Instructions to follow:
Format the material below as a JSON list of strings with one string per line, omitting blank lines, starting at the beginning of the material and ending at the line that contains "Observed time: 14h21". Include only the lines in that range.

Stored entries:
* * *

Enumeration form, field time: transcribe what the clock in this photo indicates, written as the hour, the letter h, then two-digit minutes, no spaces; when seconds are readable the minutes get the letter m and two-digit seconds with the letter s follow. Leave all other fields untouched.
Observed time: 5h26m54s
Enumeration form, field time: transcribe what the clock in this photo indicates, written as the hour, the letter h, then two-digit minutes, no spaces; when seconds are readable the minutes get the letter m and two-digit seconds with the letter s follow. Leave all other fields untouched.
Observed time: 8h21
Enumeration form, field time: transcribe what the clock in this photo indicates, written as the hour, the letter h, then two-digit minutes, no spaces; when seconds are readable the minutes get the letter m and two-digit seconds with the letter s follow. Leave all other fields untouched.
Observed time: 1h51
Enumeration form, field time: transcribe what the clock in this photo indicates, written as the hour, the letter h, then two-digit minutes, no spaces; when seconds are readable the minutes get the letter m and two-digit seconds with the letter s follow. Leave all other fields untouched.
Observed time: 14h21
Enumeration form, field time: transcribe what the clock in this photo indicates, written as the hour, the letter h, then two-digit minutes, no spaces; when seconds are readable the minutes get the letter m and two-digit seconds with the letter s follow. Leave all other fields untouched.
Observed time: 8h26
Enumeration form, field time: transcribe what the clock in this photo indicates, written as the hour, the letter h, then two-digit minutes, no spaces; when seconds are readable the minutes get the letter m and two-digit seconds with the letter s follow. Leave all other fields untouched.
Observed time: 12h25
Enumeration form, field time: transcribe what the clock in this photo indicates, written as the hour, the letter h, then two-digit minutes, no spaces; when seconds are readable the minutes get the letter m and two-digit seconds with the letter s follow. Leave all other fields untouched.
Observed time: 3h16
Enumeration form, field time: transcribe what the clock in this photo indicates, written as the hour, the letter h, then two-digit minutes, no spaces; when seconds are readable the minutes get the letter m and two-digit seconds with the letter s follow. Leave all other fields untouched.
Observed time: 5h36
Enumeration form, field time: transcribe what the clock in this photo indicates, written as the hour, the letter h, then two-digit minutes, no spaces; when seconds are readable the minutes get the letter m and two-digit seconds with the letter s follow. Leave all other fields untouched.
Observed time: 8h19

* * *

Full answer:
[
  "Enumeration form, field time: transcribe what the clock in this photo indicates, written as the hour, the letter h, then two-digit minutes, no spaces; when seconds are readable the minutes get the letter m and two-digit seconds with the letter s follow. Leave all other fields untouched.",
  "Observed time: 5h26m54s",
  "Enumeration form, field time: transcribe what the clock in this photo indicates, written as the hour, the letter h, then two-digit minutes, no spaces; when seconds are readable the minutes get the letter m and two-digit seconds with the letter s follow. Leave all other fields untouched.",
  "Observed time: 8h21",
  "Enumeration form, field time: transcribe what the clock in this photo indicates, written as the hour, the letter h, then two-digit minutes, no spaces; when seconds are readable the minutes get the letter m and two-digit seconds with the letter s follow. Leave all other fields untouched.",
  "Observed time: 1h51",
  "Enumeration form, field time: transcribe what the clock in this photo indicates, written as the hour, the letter h, then two-digit minutes, no spaces; when seconds are readable the minutes get the letter m and two-digit seconds with the letter s follow. Leave all other fields untouched.",
  "Observed time: 14h21"
]